We made this economic system quite recently. The stock
market only began a few hundred years ago. Compared to our geological
timeframe, it is all a modern historical phenomenon. We can unmake it.
In the short term, we could bailout citizens not companies.
Any funds provided to corporations should be investments, and we should own
these corporations like they have always owned us. (But really, we should just
let them fend for themselves like we all have to do.) We could nationalize
essential services. We could enact the precautionary principle to prevent
future environmental health crises. In the long term, we could introduce
prevention and preparation to enhance our resilience. We could curtail
gratuitous endeavors. We could share our resources and provide for
everyone. And we could try our best to operate according to the
physical and biological laws - i.e., reality - that govern our human, animal
existence.
Unfortunately, we will likely just listen to our feckless
leaders who tell us to dig in our heels until we return to abnormalcy, and
continue on
our psychopathic onmicidal way.
Our current way of life is not innate, not biologically
absolute. Because it threatens the future of all human life, it is the largest
public health crisis on the face of the planet. And just like the coronavirus
pandemic, we could try to stop it. I’m not holding my breath.
Kristine Mattis holds
a Ph.D. in Environment and Resources.
Email: k_mattis@outlook.com Twitter: @kristinemattis
Comments
When will Dr. Mattis and other academics take strategic responsibility for the ideas they espouse? When will they stop simply trashing capitalism and the greedy, and find concrete ways to move beyond them? Having witnessed their cowardice and compliance for decades, I'm not holding my breath.

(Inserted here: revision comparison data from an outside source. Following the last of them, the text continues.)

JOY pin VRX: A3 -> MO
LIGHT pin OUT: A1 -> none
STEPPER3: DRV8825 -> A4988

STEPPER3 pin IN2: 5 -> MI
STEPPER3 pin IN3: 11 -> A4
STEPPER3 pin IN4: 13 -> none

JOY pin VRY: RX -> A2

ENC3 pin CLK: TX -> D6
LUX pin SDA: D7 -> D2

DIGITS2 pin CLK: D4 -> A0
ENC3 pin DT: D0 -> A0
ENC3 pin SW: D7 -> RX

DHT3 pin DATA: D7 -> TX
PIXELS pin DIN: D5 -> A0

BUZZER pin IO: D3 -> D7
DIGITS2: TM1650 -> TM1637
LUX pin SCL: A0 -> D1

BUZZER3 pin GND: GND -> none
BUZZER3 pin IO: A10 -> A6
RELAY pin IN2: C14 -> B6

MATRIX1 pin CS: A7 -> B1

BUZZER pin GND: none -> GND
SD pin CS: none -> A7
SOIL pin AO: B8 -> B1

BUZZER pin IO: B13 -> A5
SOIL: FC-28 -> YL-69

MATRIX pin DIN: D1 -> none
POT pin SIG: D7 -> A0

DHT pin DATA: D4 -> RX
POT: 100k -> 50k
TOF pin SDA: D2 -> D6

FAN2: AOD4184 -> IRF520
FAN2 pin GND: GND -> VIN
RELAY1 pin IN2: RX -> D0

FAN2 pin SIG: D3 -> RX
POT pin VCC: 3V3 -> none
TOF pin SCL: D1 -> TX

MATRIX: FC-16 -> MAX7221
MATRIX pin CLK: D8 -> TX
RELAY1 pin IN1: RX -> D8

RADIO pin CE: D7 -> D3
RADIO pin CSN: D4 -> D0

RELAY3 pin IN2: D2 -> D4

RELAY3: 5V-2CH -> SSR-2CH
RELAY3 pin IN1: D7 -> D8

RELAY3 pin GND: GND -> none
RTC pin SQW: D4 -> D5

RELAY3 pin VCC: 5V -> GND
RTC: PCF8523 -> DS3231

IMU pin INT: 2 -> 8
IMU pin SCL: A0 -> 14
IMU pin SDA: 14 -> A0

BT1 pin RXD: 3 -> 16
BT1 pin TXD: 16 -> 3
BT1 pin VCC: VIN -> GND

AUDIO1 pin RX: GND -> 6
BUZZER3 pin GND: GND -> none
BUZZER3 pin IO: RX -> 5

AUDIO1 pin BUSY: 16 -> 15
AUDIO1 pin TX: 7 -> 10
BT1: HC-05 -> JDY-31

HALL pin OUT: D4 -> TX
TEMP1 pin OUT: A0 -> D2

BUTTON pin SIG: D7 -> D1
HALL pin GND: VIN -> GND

You can make assumptions, but you really do not know my life. I have sacrificed much (like career, etc.) to speak the words I do, and I have not been complacent or compliant. I don't reside in an ivory tower and I live in precarity because of it. I try to live what I speak. Meanwhile, lots of people do give a shit about usurping capitalism, but if it were so easy, it would have been accomplished ages ago. Still, we fight where and how we can, and I think many of us are open to more suggestions.